──────── EXCERPT

Lindner offends again
BY Advocate.com Editors
April 03 2003 1:00 AM ET
A recent letter from a lawyer for Minnesota state representative Arlon Lindner has upset Rep. Neva Walker, a black state lawmaker, because she said it got her name wrong, listing her as Walker-Black. Lindner is the subject of an ethics complaint by eight Minnesota house members, including Walker, who found some of Lindner's recent comments regarding Nazi persecution of gays offensive to both gays and blacks. Walker said the way her name was printed on the letter was probably an accident, but added, "I am an elected official, and I deserve respect, and that misprint is a lack of respect." James Anderson, Lindner's lawyer, said he apologized to Walker, adding that it was a "simple mistake."
"I can tell you that the person typing the letter apparently looked at the file and put the words together wrong," he said. "Basically, it's a tempest in a teapot," he said, adding that "some people are just hypersensitive if, from a simple mistake, they can call someone a racist."
Walker said, "It's easy to say that when you're not on the receiving end of a racist comment, but racist attacks are emotionally and mentally draining. And I am far from sensitive. It takes a lot to offend me."

────────────────
──────── COLLECTED DATA

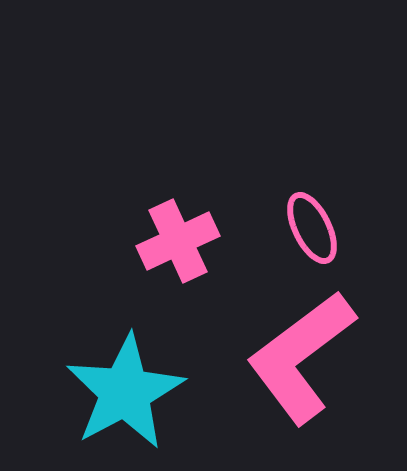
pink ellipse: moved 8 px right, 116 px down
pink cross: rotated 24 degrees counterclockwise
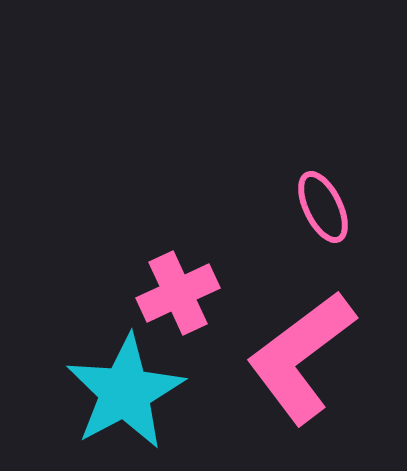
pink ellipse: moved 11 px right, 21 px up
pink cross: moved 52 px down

────────────────

• **GOALS**
**A)** In the news story on Arlon Lindner, how many Minnesota house members filed the ethics complaint against him?
**B)** Please carry on the news story on Arlon Lindner from its last paragraph.

• **ANSWERS IN ORDER**
**A)** Eight.

**B)**
Lindner has questioned whether gays were persecuted by the Nazis during World War II and suggested that his bill to strip gays and lesbians of human rights protections in Minnesota would combat AIDS and keep the United States from becoming "another African continent," a comparison he drew because of the high incidence of AIDS there. Anderson wants to compel house members who filed the complaint to answer his questions in a public hearing. A hearing on the merits of the ethics complaint is scheduled for next week.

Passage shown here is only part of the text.